■ **WHAT YOU SHOULD DO**:
Return only the lines of the listing below that run from the line with "right elbow: (1307, 1370)" through the line with "left back paw: (292, 1500)", both ends included, exactly as written.

*** Begin section ***

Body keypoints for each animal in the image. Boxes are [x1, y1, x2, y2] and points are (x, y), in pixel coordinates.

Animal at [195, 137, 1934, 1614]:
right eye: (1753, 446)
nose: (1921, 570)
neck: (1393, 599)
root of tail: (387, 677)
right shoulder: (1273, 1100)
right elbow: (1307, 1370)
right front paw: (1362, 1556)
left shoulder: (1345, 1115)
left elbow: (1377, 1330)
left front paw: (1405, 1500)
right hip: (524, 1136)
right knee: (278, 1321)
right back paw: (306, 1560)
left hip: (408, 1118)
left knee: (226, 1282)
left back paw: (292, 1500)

*** End section ***
*** Begin section ***

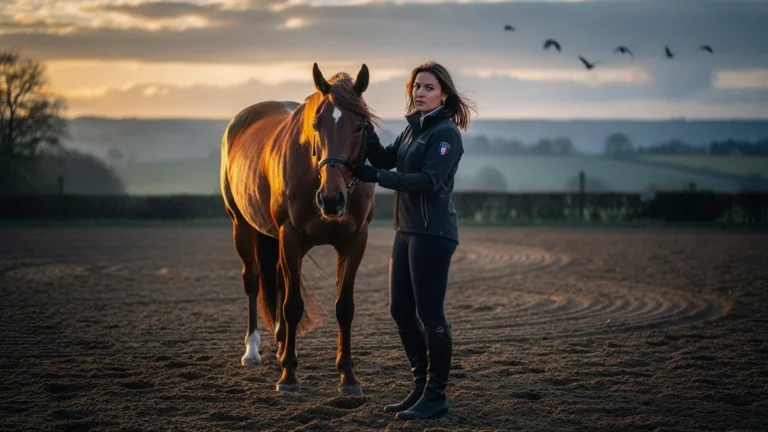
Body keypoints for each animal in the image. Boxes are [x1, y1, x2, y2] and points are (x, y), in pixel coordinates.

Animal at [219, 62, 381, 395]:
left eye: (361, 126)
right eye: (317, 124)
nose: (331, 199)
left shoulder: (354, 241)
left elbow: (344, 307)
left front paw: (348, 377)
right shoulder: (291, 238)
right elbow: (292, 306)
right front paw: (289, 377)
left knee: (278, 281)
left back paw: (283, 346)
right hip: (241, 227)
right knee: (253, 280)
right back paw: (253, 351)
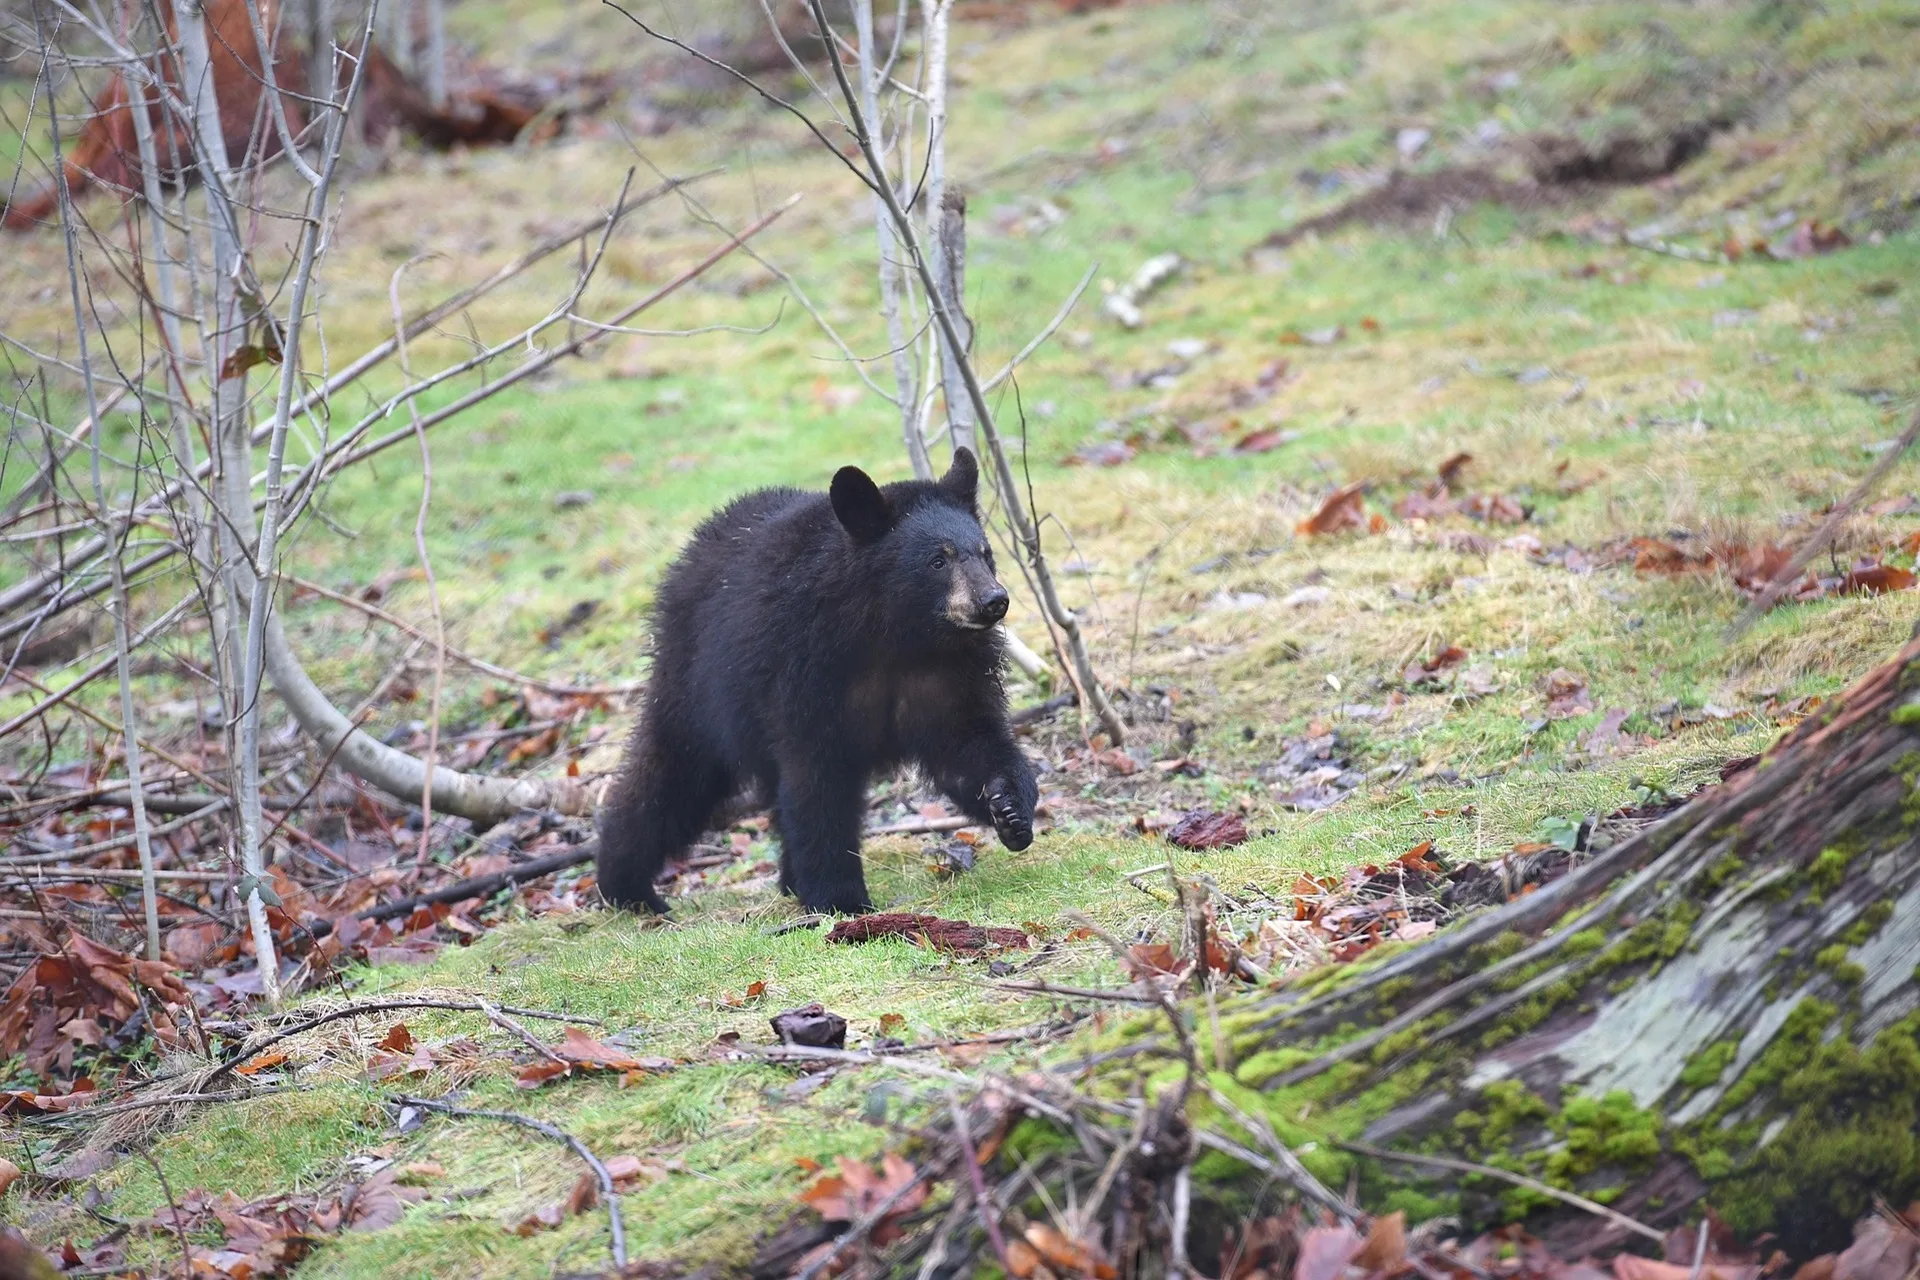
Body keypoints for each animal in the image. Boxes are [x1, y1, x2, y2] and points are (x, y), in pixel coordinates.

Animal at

*** End section ***

■ **SOLUTION FOR THIS PROBLEM**:
right elbow: (1307, 1370)
right front paw: (1362, 1556)
left shoulder: (1345, 1115)
left elbow: (1377, 1330)
left front paw: (1405, 1500)
right hip: (524, 1136)
right knee: (278, 1321)
right back paw: (306, 1560)
left hip: (408, 1118)
left knee: (226, 1282)
left back paw: (292, 1500)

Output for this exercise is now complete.